Diana Al-Hadid examines the historical frameworks and perspectives that continue to shape discourse on culture and materials today. With a practice spanning sculpture, wall reliefs, and works on paper, the artist weaves together enigmatic narratives that draw inspiration from both ancient and modern civilizations. Al-Hadid’s rich allegorical constructions are born from art historical religious imagery, ancient manuscripts, female archetypes, and folkloric storytelling frameworks.
Framed by a host of references from antiquity, cosmology, cartography, and architecture, Al-Hadid’s work gives form to ghostly images abstractly rendered in materials as various as steel, polymer gypsum, fiberglass, wood, foam, plaster, aluminum foil, and pigment. The artist’s process-based explorations innovate from commonplace industrial materials. Their formidable presence sits steady in the lineage of creation and construction that we associate with empire, complicated by an often-elegiac tone.

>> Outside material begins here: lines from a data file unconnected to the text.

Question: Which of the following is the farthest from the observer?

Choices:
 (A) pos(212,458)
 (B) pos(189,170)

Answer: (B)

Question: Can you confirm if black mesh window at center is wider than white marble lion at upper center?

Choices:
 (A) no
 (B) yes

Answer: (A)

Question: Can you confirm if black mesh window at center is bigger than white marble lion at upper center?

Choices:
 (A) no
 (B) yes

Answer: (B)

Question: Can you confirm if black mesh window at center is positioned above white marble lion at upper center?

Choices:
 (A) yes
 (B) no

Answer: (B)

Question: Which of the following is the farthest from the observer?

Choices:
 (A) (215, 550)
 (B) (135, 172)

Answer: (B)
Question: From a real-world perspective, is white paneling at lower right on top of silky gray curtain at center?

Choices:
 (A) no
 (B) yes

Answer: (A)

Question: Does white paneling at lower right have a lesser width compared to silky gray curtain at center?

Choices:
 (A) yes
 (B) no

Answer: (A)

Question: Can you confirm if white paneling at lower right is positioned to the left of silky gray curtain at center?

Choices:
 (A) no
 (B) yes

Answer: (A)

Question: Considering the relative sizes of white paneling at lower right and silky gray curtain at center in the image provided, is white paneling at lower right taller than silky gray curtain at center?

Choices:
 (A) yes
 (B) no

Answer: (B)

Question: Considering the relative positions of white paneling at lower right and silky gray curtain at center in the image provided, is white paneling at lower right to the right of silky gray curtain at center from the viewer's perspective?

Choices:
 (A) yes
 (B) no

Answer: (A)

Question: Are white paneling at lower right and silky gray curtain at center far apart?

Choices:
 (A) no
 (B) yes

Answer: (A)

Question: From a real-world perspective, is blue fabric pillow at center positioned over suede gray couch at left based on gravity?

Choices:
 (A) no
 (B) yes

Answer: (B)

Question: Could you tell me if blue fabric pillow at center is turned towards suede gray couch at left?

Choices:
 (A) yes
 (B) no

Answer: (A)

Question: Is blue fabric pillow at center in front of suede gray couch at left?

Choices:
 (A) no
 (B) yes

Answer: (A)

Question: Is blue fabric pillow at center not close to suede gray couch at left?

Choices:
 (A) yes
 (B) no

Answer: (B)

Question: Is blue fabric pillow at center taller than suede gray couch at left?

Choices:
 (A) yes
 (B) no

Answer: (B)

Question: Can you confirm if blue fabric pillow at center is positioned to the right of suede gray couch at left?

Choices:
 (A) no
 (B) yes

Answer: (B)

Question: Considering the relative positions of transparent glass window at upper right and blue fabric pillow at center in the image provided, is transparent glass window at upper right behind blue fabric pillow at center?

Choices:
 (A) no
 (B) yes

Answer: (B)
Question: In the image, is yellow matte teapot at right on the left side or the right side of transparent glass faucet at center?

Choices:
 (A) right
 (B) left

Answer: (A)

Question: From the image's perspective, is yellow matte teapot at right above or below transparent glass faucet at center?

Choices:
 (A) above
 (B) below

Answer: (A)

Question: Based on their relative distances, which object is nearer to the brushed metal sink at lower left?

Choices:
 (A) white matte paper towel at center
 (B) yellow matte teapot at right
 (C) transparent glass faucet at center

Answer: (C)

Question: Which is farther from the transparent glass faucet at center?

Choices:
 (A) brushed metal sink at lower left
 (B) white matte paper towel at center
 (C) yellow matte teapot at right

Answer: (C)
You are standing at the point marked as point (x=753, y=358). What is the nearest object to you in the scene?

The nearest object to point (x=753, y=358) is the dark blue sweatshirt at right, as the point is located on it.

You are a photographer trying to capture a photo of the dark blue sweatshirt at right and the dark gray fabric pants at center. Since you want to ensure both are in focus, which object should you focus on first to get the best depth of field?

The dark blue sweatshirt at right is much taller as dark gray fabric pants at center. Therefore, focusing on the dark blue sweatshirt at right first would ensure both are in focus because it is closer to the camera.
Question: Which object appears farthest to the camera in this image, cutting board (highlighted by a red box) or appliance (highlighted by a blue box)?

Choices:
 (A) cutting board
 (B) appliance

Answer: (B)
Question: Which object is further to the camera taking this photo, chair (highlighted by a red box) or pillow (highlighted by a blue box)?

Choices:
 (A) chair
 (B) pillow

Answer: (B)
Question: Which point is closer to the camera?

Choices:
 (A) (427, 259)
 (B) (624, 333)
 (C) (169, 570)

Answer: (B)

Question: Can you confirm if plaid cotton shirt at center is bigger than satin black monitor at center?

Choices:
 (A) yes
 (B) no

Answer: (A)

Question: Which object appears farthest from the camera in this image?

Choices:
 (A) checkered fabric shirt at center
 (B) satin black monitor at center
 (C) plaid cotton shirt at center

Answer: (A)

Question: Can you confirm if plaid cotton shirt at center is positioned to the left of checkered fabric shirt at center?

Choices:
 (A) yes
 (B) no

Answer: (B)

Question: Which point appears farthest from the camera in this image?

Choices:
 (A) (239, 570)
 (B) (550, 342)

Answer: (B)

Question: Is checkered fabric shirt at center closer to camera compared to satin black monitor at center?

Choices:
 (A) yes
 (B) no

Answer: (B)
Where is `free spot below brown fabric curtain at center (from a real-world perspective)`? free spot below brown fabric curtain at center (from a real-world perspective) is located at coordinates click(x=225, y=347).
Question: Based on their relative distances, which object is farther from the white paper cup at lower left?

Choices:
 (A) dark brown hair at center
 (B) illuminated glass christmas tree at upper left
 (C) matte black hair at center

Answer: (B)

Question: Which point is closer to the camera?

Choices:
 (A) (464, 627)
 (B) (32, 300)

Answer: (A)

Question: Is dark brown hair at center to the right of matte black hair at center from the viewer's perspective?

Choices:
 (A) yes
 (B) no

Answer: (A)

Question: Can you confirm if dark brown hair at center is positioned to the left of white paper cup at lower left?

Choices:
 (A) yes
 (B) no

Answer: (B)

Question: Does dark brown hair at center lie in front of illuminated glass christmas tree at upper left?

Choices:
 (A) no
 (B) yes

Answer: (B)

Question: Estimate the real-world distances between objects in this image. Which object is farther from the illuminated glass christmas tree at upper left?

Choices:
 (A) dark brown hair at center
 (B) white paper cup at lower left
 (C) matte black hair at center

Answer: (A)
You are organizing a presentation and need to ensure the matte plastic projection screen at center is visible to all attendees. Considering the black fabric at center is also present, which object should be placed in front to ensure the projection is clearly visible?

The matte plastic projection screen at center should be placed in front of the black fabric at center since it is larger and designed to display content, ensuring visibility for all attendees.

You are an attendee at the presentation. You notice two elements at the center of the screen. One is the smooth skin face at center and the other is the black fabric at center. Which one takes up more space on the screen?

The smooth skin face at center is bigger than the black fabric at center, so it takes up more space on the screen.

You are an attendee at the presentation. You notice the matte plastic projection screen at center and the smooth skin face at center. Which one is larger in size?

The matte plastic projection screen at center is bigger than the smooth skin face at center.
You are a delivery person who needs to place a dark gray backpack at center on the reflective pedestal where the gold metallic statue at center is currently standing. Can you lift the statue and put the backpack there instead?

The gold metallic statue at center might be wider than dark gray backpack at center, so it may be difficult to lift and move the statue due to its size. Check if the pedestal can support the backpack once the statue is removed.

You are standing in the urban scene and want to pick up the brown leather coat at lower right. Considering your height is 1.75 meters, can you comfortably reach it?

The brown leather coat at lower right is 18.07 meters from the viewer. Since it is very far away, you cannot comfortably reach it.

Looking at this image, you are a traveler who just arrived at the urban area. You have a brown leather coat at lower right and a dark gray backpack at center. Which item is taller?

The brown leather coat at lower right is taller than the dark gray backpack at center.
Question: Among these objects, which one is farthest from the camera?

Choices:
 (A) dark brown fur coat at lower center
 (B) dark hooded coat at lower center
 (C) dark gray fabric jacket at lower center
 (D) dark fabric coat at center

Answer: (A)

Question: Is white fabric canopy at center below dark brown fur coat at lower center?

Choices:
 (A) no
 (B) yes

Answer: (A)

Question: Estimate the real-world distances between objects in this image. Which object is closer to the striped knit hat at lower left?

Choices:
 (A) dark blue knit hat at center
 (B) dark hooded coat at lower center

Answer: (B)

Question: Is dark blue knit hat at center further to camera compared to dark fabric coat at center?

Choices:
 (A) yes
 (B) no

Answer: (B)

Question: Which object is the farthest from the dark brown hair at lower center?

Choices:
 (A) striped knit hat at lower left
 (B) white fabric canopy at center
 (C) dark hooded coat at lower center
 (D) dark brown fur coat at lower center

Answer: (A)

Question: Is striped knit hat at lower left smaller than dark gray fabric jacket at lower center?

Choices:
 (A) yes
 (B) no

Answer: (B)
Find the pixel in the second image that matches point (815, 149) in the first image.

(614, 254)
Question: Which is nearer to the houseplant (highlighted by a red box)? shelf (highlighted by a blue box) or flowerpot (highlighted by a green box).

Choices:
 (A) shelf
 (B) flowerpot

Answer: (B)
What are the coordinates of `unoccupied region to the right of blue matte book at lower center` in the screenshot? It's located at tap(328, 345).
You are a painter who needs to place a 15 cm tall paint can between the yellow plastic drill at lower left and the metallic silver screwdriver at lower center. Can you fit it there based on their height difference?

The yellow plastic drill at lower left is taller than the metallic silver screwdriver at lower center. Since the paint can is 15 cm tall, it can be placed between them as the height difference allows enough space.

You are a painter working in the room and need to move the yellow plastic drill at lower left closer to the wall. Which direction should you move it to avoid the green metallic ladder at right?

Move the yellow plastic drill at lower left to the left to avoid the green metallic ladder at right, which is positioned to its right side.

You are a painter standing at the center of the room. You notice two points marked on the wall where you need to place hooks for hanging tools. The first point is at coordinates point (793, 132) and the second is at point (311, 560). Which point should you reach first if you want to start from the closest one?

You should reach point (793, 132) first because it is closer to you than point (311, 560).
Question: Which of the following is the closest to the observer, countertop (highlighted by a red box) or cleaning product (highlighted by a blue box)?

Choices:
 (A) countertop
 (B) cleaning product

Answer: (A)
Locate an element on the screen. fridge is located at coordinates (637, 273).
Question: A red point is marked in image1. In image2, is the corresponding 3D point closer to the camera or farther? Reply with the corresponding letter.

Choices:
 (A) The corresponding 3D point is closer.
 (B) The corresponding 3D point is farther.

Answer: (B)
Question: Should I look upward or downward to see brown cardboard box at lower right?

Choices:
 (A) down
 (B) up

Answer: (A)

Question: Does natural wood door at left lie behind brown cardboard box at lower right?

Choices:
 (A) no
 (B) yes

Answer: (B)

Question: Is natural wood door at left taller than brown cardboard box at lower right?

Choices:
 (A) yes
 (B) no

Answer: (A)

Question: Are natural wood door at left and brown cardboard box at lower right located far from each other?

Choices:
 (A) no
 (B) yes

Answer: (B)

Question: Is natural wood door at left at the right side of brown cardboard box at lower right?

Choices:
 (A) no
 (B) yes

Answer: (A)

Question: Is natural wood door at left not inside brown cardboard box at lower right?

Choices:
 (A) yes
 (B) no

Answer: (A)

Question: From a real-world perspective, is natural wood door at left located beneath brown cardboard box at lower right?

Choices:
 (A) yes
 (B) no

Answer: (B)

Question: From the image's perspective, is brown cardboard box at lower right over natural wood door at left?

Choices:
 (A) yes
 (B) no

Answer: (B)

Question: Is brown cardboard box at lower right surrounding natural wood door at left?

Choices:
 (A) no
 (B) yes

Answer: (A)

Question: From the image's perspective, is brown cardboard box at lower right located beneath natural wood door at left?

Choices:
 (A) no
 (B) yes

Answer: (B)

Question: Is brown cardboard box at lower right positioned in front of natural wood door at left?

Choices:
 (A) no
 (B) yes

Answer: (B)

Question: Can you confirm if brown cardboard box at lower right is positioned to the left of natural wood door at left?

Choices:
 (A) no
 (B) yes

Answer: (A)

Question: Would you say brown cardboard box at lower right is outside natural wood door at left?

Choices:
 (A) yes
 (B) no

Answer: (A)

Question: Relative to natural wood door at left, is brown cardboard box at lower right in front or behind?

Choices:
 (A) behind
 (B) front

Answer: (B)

On these architectural associations, Aruna D’Souza has said, “Though Al-Hadid is known for making work that is engaged with architecture—imagining the body as a kind of scaffold or superstructure, using materials commonly found on building sites—it is anti-architectural in one crucial way: it is a product of intuition, of responsiveness in the moment, of seeing what’s there and what needs to come next, of having a vision and allowing it to develop according to its own logic. Though she draws upon a deep understanding of what is possible given her long engagement with her chosen materials and methods, there is no set plan, no strict blueprint, no predetermined schematics.”